The Ombudsman: Understanding Wisdom, Power, the Weak and the Marginalized

Roses for Stalin

There’s a lot of capital invested in “the wisdom of crowds” Web companies. This idea that “we” are smarter than “me” is generally a good one. I find the collaborative filtering that Delicious provides a great way to find new information on topics of interest, or to follow the link blogs of people of interest. Obviously there’s a big unexplored territory here.

Sometimes it seems as though the Web has no sense of history, no reference points outside itself. The concept of the “wisdom of crowds” seems to live in some kind of socialist realist illustration from the Soviet era. Happy, productive workers collectively producing the best of the best. The crowd’s idea is better than an individual’s—and you can make some money off of the value of that better idea. In this case when we say “the crowd” is “wise,” we give the crowd power over what counts as “wise.” And of course “wisdom” is always better, smarter, and by definition, more “wise.”

§ Extracted records
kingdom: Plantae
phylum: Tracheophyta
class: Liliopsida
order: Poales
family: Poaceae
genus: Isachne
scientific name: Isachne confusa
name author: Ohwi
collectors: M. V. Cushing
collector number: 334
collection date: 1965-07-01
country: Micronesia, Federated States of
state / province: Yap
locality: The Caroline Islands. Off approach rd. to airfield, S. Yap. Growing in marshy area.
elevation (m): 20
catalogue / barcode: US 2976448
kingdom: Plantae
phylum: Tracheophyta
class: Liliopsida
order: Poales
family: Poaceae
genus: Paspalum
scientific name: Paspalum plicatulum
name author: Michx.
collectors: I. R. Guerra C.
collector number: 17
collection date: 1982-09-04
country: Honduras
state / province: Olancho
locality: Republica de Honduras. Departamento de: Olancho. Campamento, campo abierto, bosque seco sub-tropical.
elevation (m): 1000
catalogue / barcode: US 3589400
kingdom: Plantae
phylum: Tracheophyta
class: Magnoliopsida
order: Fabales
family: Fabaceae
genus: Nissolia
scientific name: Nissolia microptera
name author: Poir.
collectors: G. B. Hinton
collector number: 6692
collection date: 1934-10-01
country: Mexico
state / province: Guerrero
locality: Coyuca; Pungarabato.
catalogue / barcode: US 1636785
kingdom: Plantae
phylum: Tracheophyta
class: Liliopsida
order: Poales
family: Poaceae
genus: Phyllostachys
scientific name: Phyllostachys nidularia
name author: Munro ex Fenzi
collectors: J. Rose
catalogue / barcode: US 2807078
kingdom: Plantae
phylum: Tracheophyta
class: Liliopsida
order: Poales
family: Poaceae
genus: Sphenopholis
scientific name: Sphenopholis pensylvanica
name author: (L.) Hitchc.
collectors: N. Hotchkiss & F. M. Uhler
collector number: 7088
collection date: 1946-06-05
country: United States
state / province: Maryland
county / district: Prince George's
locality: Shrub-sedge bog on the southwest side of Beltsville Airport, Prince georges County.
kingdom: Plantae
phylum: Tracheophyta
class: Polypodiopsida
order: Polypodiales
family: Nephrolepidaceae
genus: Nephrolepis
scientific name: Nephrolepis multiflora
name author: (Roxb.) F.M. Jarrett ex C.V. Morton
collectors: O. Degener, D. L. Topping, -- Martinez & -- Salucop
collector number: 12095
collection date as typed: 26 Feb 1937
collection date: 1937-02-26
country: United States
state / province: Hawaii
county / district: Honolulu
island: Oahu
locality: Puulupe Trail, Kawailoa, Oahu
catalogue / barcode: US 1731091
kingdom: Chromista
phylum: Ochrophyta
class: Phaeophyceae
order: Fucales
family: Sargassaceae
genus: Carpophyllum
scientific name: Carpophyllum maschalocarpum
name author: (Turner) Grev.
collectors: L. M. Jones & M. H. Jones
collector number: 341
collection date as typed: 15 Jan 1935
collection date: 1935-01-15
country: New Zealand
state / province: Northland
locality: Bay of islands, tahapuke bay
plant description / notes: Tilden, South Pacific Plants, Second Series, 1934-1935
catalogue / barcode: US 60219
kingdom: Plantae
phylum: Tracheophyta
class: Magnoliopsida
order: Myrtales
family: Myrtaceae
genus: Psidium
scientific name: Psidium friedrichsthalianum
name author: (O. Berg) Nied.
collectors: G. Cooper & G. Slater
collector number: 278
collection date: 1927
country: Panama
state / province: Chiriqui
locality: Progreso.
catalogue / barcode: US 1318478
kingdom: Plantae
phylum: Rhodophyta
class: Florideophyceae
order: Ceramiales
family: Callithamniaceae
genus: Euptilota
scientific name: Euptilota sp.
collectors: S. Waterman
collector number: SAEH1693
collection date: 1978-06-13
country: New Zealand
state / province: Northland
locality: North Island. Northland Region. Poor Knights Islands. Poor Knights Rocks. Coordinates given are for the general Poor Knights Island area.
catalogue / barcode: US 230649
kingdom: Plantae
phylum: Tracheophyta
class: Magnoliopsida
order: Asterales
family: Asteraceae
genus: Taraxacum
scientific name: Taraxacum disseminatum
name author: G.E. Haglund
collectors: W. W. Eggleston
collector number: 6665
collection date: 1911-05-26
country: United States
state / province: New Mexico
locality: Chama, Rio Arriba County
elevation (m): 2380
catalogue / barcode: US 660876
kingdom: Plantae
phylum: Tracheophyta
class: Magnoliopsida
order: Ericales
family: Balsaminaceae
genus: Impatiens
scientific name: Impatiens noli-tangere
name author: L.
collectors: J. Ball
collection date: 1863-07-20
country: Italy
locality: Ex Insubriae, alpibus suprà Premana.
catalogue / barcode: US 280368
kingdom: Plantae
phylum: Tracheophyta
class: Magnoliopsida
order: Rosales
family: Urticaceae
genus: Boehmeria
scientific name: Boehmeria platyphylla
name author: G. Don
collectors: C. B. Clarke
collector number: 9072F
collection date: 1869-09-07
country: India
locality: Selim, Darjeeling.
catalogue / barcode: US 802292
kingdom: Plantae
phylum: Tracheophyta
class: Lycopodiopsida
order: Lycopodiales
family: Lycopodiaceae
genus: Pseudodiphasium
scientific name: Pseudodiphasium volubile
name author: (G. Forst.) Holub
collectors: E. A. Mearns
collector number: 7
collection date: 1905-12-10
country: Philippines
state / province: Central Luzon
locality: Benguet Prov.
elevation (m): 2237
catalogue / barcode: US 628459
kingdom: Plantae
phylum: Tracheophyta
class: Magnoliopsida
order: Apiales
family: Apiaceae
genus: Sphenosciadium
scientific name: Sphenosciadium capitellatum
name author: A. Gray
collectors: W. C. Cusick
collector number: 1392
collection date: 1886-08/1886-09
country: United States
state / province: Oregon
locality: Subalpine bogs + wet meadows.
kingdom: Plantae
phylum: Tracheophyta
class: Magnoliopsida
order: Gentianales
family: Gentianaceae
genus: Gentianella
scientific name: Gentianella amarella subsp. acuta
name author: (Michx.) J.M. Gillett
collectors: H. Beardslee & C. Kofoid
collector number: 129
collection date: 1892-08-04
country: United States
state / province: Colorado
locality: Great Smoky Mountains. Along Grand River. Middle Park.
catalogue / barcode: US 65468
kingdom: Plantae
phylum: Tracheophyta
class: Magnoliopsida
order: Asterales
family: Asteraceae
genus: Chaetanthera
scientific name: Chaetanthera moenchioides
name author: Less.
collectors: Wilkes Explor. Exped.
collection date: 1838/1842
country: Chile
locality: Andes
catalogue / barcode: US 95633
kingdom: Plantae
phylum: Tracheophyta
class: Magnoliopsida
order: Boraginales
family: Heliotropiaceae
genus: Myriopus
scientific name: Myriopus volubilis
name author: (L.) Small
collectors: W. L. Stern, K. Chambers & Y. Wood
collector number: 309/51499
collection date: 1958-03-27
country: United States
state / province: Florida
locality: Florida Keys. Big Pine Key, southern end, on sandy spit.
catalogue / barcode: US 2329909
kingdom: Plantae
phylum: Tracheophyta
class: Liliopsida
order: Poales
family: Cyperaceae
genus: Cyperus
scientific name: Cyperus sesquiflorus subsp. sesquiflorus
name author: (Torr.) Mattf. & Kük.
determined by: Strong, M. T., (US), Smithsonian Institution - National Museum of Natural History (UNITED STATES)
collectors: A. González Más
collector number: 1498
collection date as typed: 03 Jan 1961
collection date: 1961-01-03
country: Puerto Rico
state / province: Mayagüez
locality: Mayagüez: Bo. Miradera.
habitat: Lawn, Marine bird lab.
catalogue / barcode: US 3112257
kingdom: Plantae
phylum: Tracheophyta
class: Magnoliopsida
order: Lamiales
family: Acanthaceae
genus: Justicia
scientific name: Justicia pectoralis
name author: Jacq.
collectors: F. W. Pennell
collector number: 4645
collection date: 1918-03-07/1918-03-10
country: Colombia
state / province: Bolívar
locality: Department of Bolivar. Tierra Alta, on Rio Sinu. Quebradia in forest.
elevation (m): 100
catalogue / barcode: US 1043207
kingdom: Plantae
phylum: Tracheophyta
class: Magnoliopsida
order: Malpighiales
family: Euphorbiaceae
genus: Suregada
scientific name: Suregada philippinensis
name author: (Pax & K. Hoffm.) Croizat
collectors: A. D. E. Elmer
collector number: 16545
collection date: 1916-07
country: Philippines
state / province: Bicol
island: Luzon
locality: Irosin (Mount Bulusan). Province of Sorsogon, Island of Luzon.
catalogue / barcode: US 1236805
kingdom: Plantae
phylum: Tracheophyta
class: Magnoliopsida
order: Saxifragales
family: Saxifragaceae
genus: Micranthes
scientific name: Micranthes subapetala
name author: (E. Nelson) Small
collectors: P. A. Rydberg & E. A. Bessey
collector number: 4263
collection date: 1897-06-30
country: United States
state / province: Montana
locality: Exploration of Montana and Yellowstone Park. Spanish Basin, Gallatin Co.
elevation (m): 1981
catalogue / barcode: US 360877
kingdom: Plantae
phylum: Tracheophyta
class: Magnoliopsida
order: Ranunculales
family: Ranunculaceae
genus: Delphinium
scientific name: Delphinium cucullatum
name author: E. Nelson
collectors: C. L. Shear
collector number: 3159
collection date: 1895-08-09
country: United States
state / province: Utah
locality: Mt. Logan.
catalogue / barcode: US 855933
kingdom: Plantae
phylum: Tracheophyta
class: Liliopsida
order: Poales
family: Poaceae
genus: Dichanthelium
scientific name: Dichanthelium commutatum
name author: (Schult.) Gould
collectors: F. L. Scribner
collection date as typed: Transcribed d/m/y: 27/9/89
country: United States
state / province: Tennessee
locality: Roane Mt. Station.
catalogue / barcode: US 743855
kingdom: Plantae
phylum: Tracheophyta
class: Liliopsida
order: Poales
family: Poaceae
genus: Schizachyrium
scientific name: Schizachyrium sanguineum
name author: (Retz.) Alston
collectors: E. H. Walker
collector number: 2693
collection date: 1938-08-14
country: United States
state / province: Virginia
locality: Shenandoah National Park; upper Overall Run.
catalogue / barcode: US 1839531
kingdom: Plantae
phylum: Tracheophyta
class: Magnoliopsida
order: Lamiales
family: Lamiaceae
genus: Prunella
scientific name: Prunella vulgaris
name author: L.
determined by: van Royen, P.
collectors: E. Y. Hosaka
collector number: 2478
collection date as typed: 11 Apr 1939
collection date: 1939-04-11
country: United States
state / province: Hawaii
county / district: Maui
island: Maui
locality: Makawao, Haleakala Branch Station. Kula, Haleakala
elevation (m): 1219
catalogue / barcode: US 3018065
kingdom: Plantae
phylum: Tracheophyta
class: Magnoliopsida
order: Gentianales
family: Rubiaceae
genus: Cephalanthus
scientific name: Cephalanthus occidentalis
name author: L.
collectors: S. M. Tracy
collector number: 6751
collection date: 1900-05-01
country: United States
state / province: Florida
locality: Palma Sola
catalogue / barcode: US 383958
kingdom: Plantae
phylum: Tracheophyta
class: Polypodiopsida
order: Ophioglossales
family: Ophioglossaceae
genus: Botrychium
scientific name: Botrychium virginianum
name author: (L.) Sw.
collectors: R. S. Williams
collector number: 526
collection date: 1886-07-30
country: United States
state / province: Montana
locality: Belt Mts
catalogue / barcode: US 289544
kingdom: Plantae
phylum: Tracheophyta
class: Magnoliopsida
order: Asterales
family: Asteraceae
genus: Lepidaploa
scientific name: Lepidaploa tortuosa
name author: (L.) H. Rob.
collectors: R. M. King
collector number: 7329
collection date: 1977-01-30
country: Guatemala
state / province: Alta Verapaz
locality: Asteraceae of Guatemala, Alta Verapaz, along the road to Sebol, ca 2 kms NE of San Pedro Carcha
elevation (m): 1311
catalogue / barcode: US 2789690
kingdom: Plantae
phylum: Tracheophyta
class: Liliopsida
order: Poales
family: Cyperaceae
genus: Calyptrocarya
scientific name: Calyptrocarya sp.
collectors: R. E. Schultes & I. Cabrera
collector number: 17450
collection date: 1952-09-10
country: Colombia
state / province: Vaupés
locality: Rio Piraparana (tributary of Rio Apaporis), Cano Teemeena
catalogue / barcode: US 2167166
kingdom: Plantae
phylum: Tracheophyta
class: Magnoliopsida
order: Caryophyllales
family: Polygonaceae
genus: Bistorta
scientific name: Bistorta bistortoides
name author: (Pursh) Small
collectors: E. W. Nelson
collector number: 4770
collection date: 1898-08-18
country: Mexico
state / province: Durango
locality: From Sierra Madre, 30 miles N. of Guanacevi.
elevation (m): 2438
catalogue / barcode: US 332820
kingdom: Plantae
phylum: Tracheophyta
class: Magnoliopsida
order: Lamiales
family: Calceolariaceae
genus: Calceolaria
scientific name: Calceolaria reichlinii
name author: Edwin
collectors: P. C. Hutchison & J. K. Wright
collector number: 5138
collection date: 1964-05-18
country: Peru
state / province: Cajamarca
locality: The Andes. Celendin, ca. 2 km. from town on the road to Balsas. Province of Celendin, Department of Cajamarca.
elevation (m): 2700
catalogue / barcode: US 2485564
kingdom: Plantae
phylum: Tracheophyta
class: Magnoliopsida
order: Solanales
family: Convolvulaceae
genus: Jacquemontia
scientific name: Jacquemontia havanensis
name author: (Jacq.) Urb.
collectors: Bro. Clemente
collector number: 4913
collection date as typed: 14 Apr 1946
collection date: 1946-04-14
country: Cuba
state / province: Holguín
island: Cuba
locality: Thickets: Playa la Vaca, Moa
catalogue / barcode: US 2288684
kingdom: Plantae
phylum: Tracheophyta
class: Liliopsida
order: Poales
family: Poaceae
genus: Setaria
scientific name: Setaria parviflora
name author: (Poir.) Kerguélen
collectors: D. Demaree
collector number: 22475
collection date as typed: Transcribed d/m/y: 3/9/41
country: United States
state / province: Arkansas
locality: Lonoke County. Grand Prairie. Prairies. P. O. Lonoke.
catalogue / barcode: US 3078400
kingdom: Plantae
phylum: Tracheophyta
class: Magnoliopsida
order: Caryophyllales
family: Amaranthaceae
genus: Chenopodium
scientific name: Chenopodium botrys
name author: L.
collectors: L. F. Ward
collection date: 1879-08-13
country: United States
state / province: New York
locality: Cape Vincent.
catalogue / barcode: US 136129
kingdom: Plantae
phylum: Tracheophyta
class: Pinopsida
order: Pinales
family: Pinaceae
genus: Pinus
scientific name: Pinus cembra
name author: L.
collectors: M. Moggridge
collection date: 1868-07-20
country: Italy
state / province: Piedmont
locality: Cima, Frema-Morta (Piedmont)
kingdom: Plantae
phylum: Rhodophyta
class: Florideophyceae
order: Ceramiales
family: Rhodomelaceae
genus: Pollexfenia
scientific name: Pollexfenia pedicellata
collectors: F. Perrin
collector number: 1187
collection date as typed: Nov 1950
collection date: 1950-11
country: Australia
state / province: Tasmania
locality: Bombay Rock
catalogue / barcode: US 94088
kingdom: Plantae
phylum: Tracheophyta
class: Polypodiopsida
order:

§ What to work on
A - Answer each question from the Roses for Stalin passage.
(i) Which service does the writer name as providing collaborative filtering?
(ii) Where does the concept of the "wisdom of crowds" seem to live?
(iii) When we say "the crowd" is "wise," what do we give the crowd?
B - From the Roses for Stalin passage, write out word for word the part that opens with the words containing "Roses for Stalin" and closes with "unexplored territory here.".

§ Solutions by task
A -
(i) Delicious.
(ii) In some kind of socialist realist illustration from the Soviet era.
(iii) Power over what counts as "wise."

B -
Roses for Stalin

There’s a lot of capital invested in “the wisdom of crowds” Web companies. This idea that “we” are smarter than “me” is generally a good one. I find the collaborative filtering that Delicious provides a great way to find new information on topics of interest, or to follow the link blogs of people of interest. Obviously there’s a big unexplored territory here.